### DIRECTIONS FOR THIS TASK
Reproduce, word for word, the stretch of the material below from the line containing "phylum: Chordata" through the line containing "scientific name: Podiceps grisegena", both included. Give only those lines.

### SUPPLIED RECORDS
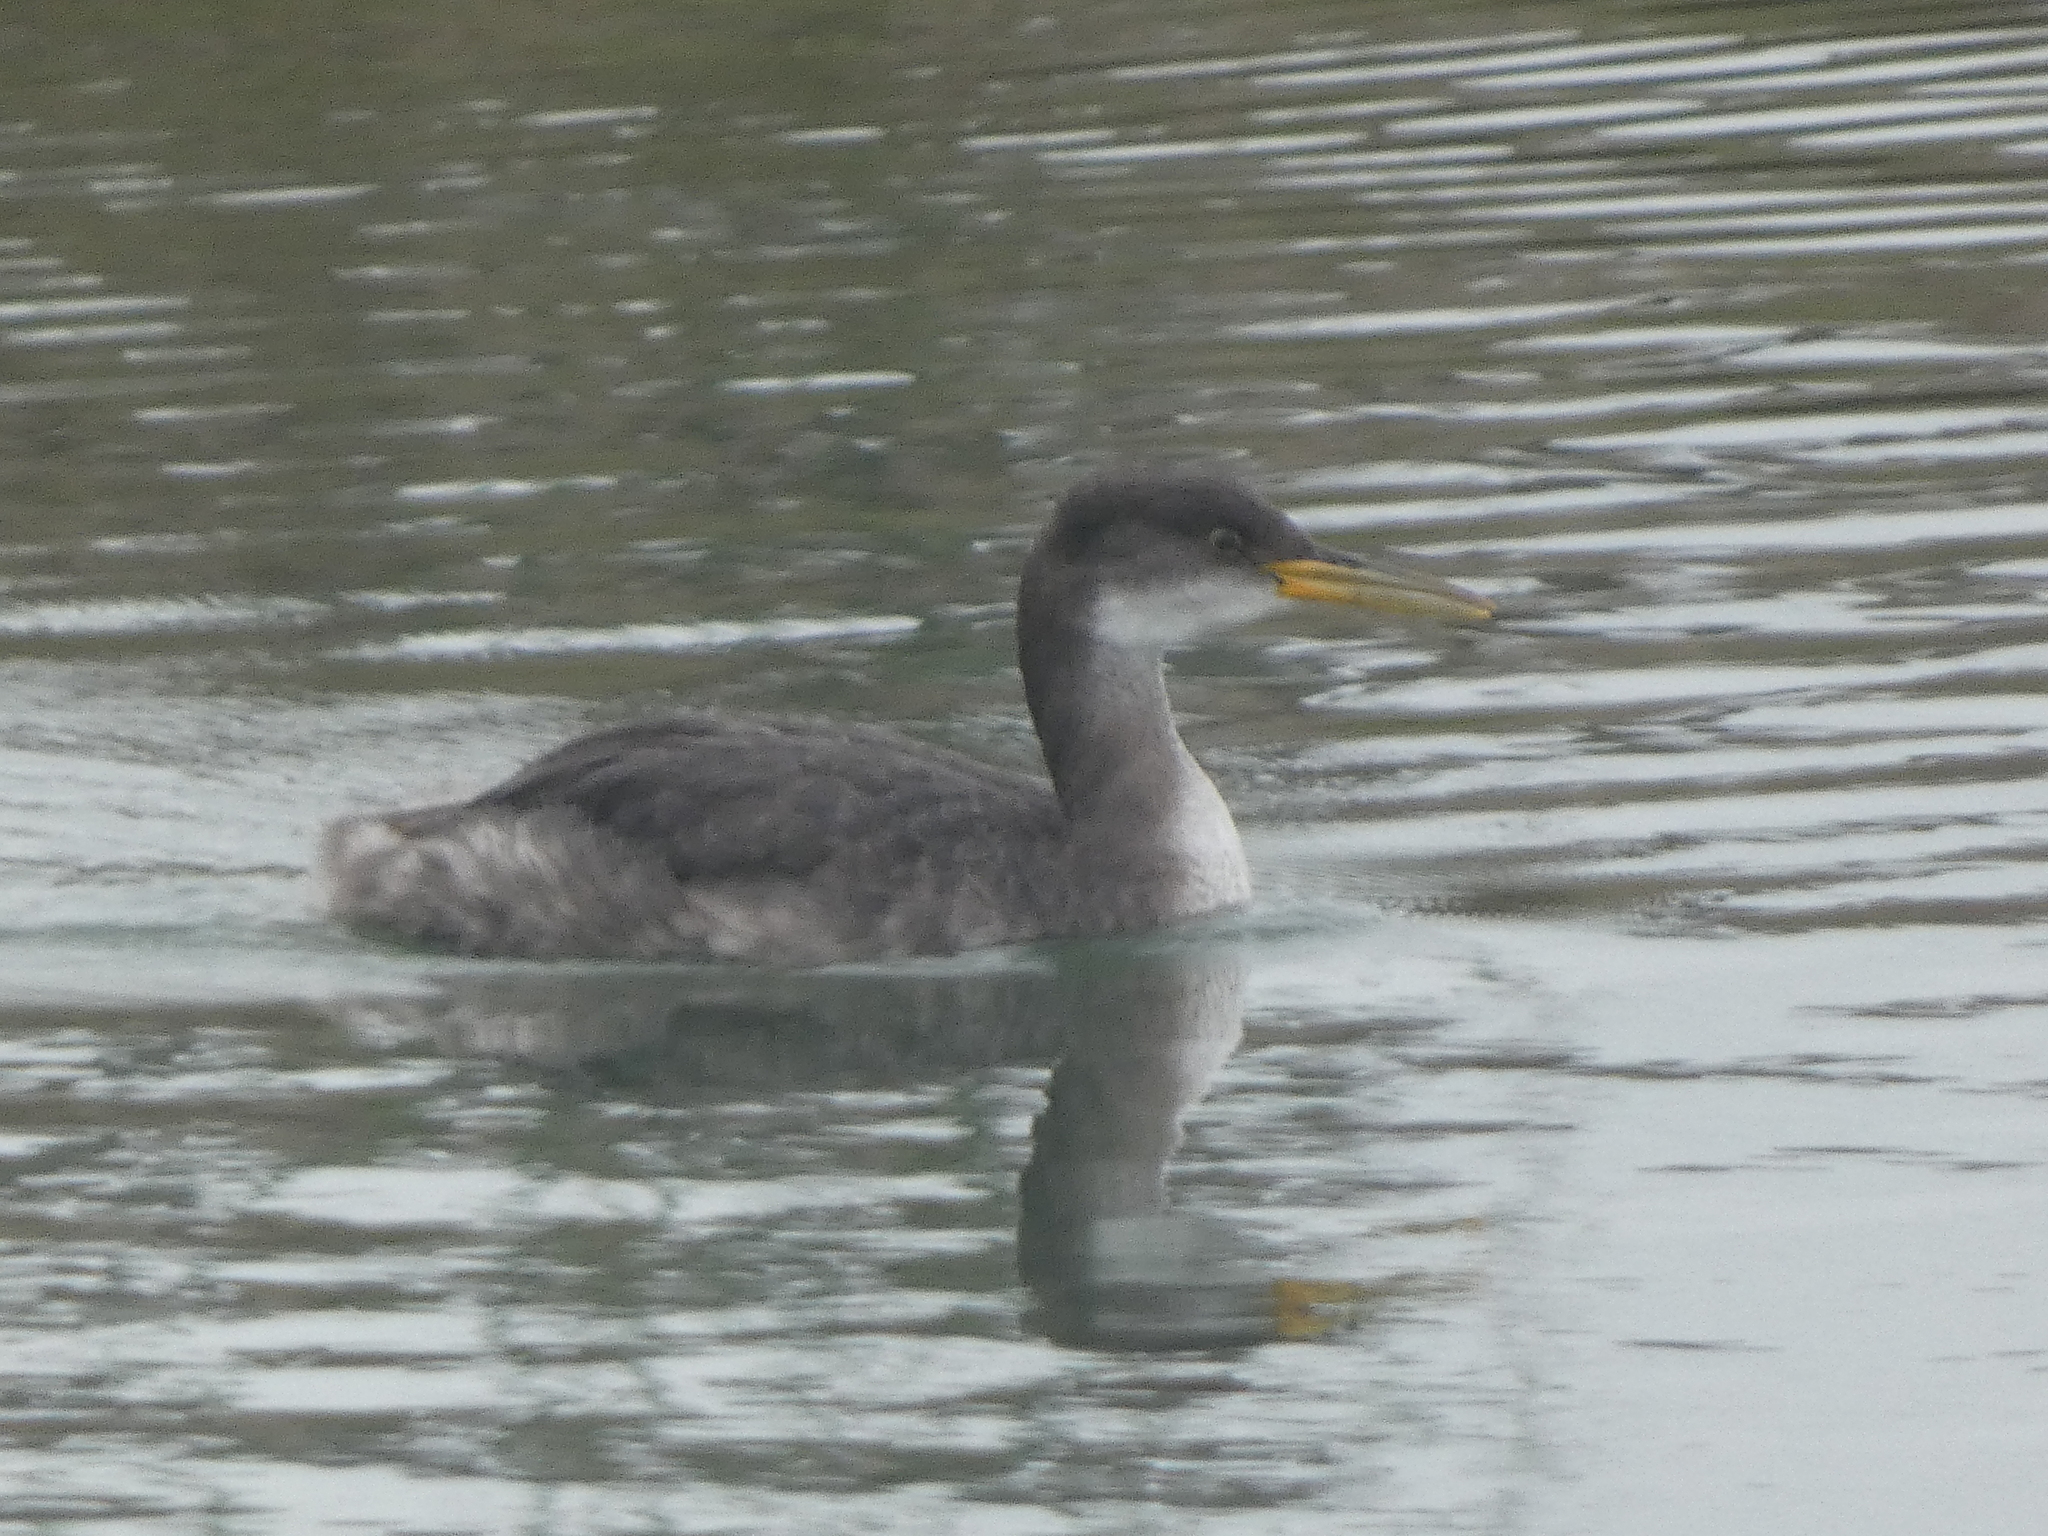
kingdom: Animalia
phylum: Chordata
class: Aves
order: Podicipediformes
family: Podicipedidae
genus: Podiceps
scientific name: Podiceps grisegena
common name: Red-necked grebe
---
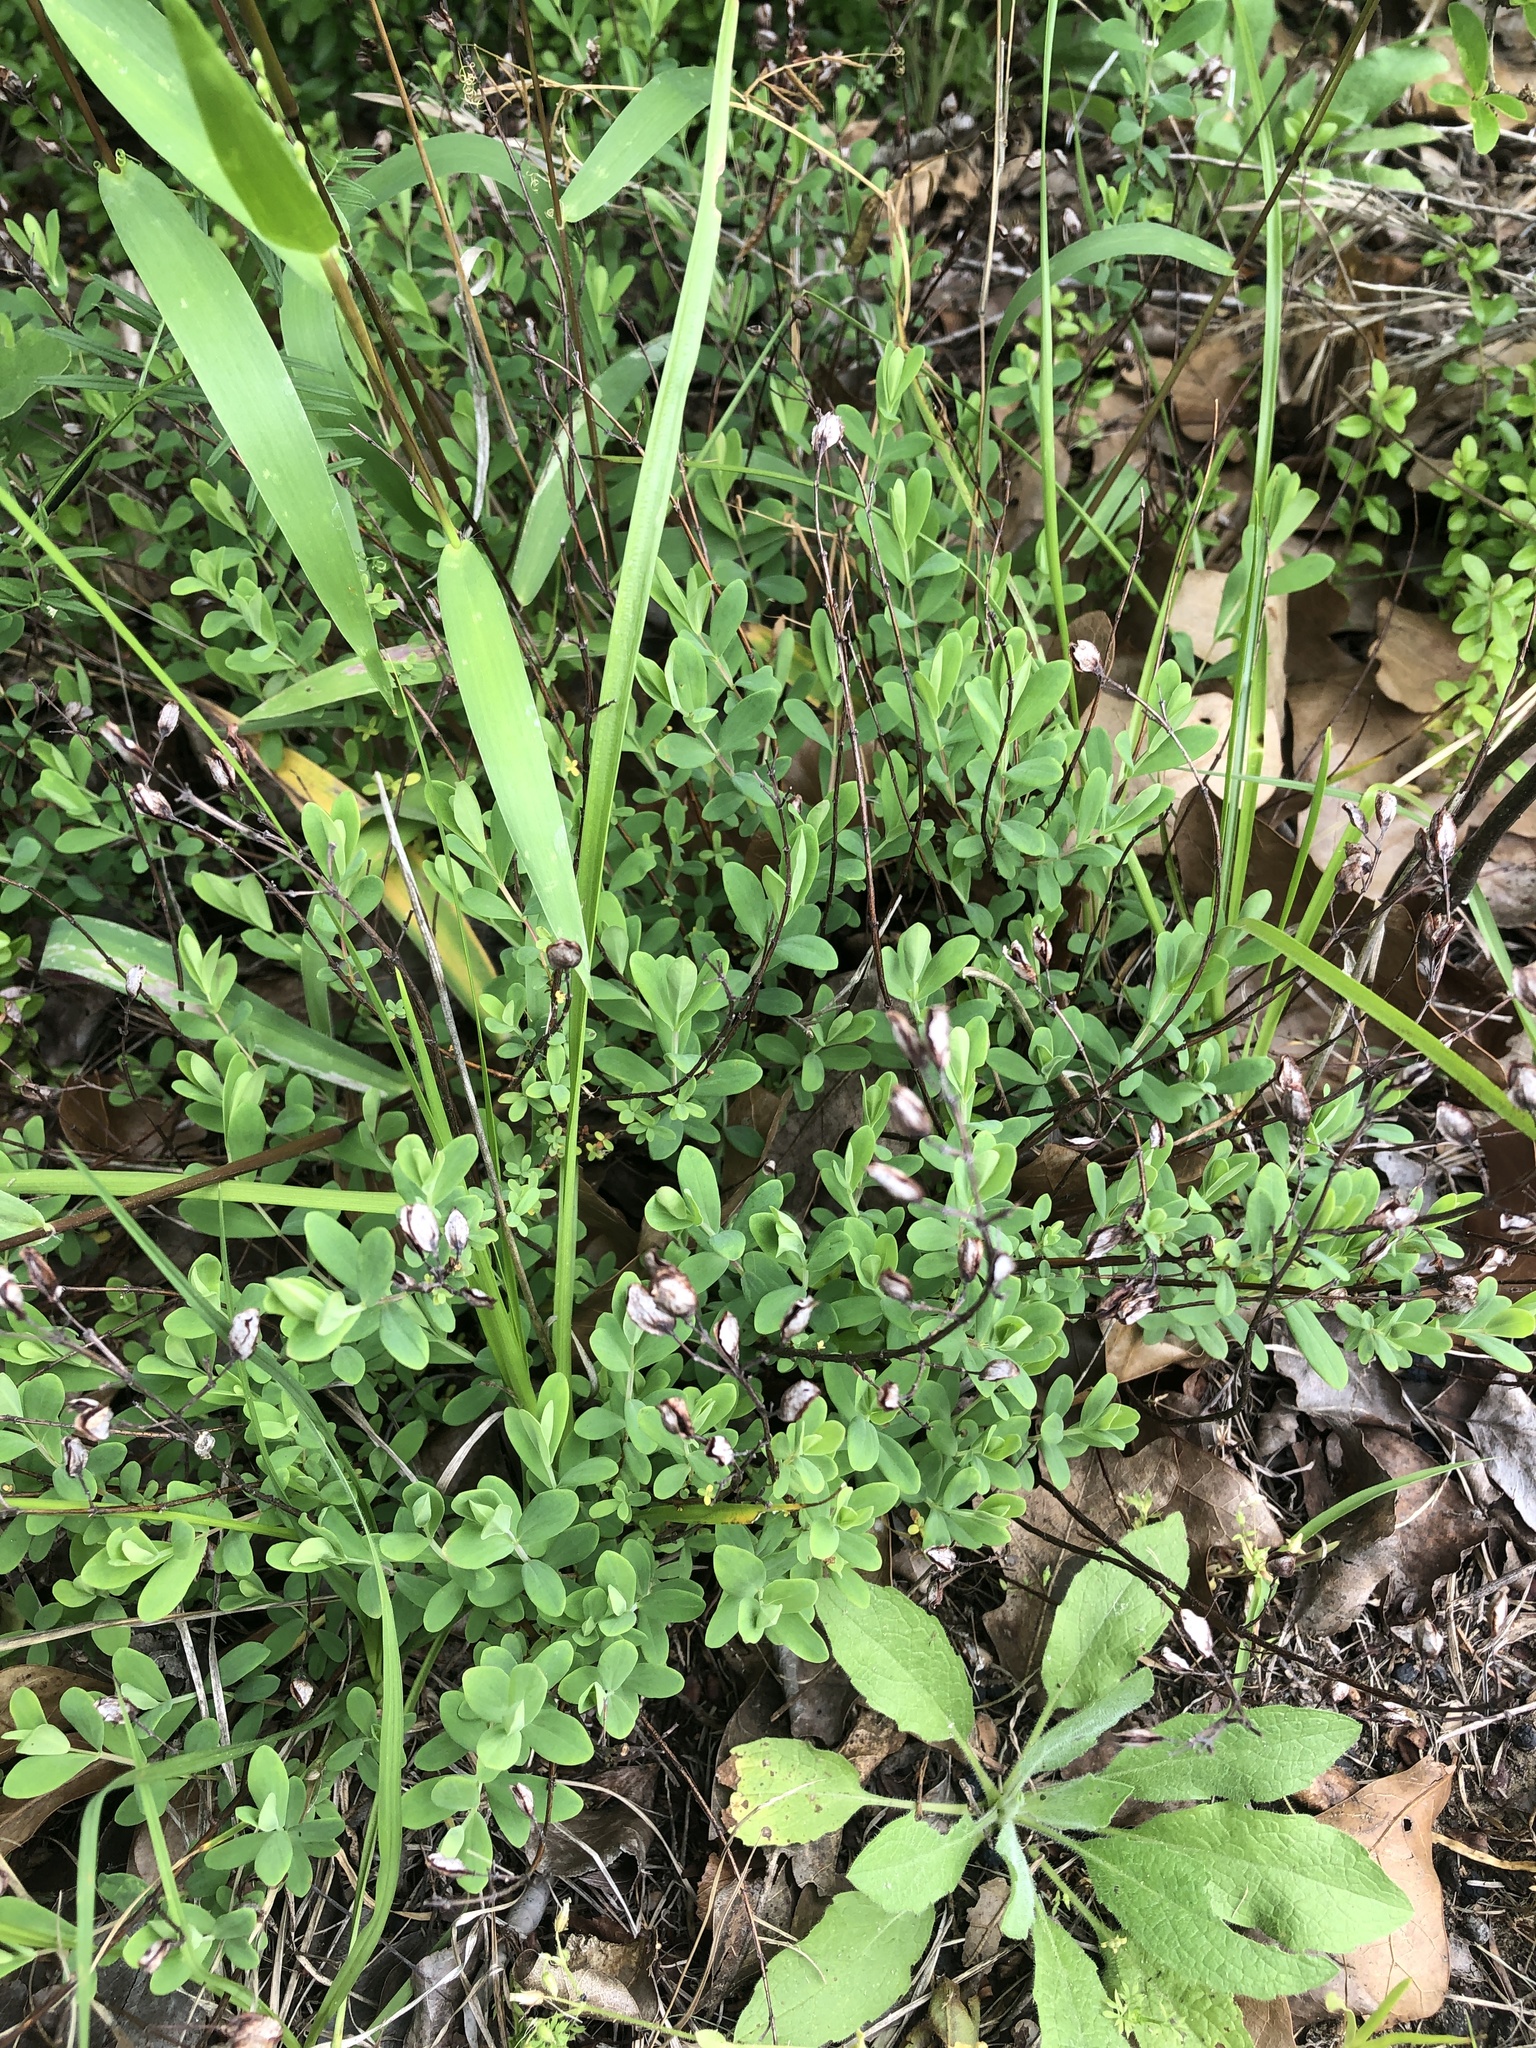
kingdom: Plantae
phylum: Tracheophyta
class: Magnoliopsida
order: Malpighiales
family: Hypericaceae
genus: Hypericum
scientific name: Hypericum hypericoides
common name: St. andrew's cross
==
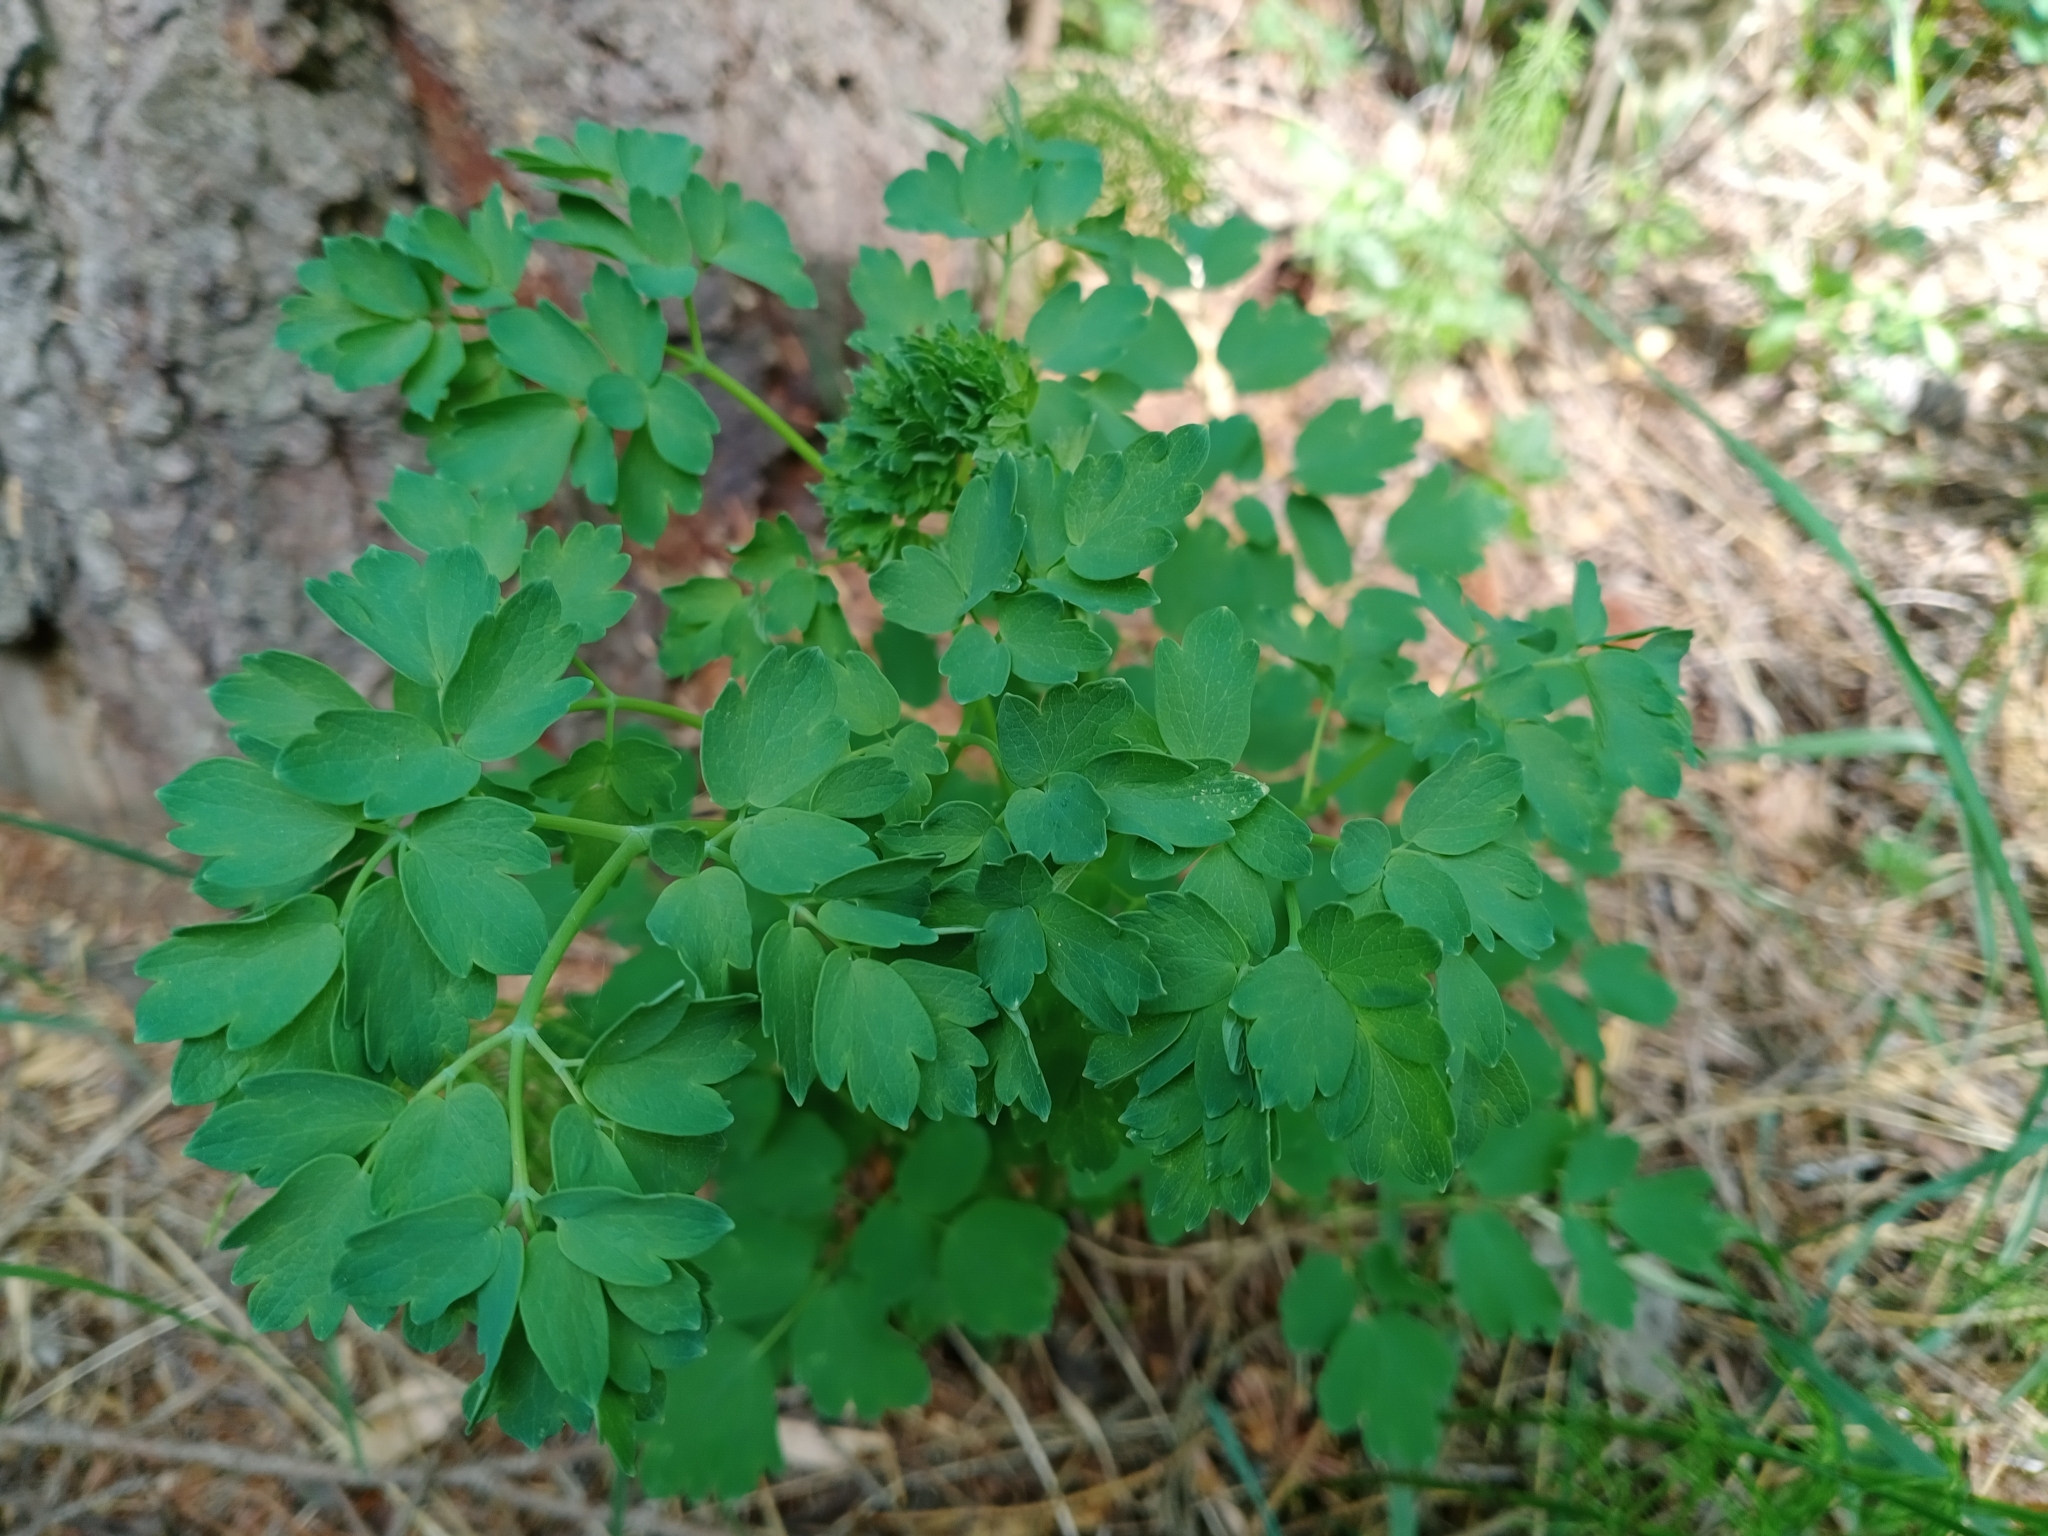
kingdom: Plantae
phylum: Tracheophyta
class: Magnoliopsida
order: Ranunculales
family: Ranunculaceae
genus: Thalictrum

### ANSWER TO THIS TASK
phylum: Chordata
class: Aves
order: Podicipediformes
family: Podicipedidae
genus: Podiceps
scientific name: Podiceps grisegena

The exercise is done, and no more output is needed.